What to do:
Every entry that follows should be reproduced exactly.

* * * * * * * * *

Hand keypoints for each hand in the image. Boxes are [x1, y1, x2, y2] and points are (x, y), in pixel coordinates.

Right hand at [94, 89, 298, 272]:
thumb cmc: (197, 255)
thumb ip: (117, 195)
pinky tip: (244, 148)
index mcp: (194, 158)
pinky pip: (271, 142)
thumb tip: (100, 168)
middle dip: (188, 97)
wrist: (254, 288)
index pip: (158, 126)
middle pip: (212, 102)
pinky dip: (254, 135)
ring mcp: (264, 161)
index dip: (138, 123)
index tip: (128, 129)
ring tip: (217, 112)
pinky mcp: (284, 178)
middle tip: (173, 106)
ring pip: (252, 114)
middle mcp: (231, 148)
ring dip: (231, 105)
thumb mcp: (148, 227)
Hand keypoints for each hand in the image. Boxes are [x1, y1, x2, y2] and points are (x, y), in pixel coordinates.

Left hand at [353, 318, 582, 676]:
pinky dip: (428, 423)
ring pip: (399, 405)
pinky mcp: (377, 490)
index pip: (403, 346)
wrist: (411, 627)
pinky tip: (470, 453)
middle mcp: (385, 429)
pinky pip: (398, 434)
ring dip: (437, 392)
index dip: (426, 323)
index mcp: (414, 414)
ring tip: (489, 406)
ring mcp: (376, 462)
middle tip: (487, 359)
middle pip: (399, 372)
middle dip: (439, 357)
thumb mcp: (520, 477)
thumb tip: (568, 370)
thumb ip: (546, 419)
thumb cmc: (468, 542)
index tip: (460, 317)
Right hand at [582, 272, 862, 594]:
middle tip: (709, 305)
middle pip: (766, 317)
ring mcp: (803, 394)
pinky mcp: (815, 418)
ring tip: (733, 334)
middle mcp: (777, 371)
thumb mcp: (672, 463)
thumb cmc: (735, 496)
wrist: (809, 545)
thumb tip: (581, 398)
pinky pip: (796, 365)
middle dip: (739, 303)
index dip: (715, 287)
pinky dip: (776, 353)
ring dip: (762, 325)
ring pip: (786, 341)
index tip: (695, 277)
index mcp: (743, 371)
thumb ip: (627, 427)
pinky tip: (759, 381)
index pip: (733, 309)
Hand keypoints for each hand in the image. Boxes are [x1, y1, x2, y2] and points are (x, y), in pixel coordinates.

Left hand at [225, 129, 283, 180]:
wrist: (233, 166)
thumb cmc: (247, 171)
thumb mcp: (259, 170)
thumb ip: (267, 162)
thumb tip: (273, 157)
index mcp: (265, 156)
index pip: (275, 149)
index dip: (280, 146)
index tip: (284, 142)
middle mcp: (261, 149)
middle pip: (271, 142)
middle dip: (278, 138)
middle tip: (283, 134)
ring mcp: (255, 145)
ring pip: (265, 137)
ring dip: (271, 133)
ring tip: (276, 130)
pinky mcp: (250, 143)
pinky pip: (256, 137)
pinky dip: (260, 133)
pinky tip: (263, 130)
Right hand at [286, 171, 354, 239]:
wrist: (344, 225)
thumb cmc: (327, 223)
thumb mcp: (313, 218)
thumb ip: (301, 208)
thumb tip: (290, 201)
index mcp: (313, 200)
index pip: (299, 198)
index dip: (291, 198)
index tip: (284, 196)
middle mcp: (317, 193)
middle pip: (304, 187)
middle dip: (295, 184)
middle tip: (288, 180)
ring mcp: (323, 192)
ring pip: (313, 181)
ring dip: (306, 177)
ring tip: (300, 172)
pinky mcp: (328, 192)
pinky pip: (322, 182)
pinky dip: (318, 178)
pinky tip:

* * * * * * * * *

Solution to the exercise:
Hand keypoints for each hand in the image. Boxes are [x1, y1, x2, y2] and points are (x, y), in pixel coordinates.

Right hand at [94, 89, 298, 272]:
thumb cmc: (197, 255)
thumb ip: (117, 195)
pinky tip: (244, 148)
index mcp: (194, 158)
pinky pip: (271, 142)
thumb tip: (100, 168)
middle dip: (188, 97)
wrist: (254, 288)
index pip: (158, 126)
middle pip: (212, 102)
pinky dip: (254, 135)
ring mcp: (264, 161)
index dip: (138, 123)
index tip: (128, 129)
ring tip: (217, 112)
pinky mcp: (284, 178)
middle tip: (173, 106)
ring pip: (252, 114)
middle mcp: (231, 148)
ring dip: (231, 105)
thumb mcp: (148, 227)
Hand keypoints for each hand in the image. Boxes are [x1, y1, x2, y2] and points are (x, y), in pixel coordinates.

Left hand at [353, 318, 582, 676]:
pinky dip: (428, 423)
ring pip: (399, 405)
pinky mcp: (377, 490)
index pip: (403, 346)
wrist: (411, 627)
pinky tip: (470, 453)
middle mcp: (385, 429)
pinky pip: (398, 434)
ring dip: (437, 392)
index dip: (426, 323)
index mcp: (414, 414)
ring tip: (489, 406)
ring mcp: (376, 462)
middle tip: (487, 359)
middle pip: (399, 372)
middle dip: (439, 357)
thumb mcp: (520, 477)
thumb tip: (568, 370)
thumb ip: (546, 419)
thumb cmc: (468, 542)
index tip: (460, 317)
Right hand at [582, 272, 862, 594]:
middle tip: (709, 305)
middle pip: (766, 317)
ring mcp: (803, 394)
pinky mcp: (815, 418)
ring tip: (733, 334)
middle mcp: (777, 371)
thumb mcp: (672, 463)
thumb cmc: (735, 496)
wrist: (809, 545)
thumb tip: (581, 398)
pinky pip: (796, 365)
middle dip: (739, 303)
index dip: (715, 287)
pinky dip: (776, 353)
ring dip: (762, 325)
ring pip: (786, 341)
index tip: (695, 277)
index mcp: (743, 371)
thumb ip: (627, 427)
pinky tip: (759, 381)
index pip: (733, 309)
Hand keypoints for each hand in the image. Boxes are [x1, y1, x2, y2] and points are (x, y), in pixel coordinates.

Left hand at [225, 129, 283, 180]:
wrist: (233, 166)
thumb cmc: (247, 171)
thumb mcp: (259, 170)
thumb ip: (267, 162)
thumb tip: (273, 157)
index mcp: (265, 156)
index pip: (275, 149)
index dip: (280, 146)
index tip: (284, 142)
middle mcp: (261, 149)
middle pip: (271, 142)
middle dip: (278, 138)
middle tip: (283, 134)
ring mcp: (255, 145)
ring pip: (265, 137)
ring dip: (271, 133)
ring tip: (276, 130)
pinky mcp: (250, 143)
pinky pip: (256, 137)
pinky dip: (260, 133)
pinky tip: (263, 130)
Right hand at [286, 171, 354, 239]:
wrist: (344, 225)
thumb cmc: (327, 223)
thumb mcp: (313, 218)
thumb ip: (301, 208)
thumb tip: (290, 201)
index mcp: (313, 200)
index pip: (299, 198)
index dip: (291, 198)
index tip: (284, 196)
middle mcp: (317, 193)
middle pip: (304, 187)
middle dip: (295, 184)
middle tip: (288, 180)
ring mcp: (323, 192)
ring pip: (313, 181)
ring dip: (306, 177)
ring tip: (300, 172)
pinky mcp: (328, 192)
pinky pip: (322, 182)
pinky dip: (318, 178)
pinky tip:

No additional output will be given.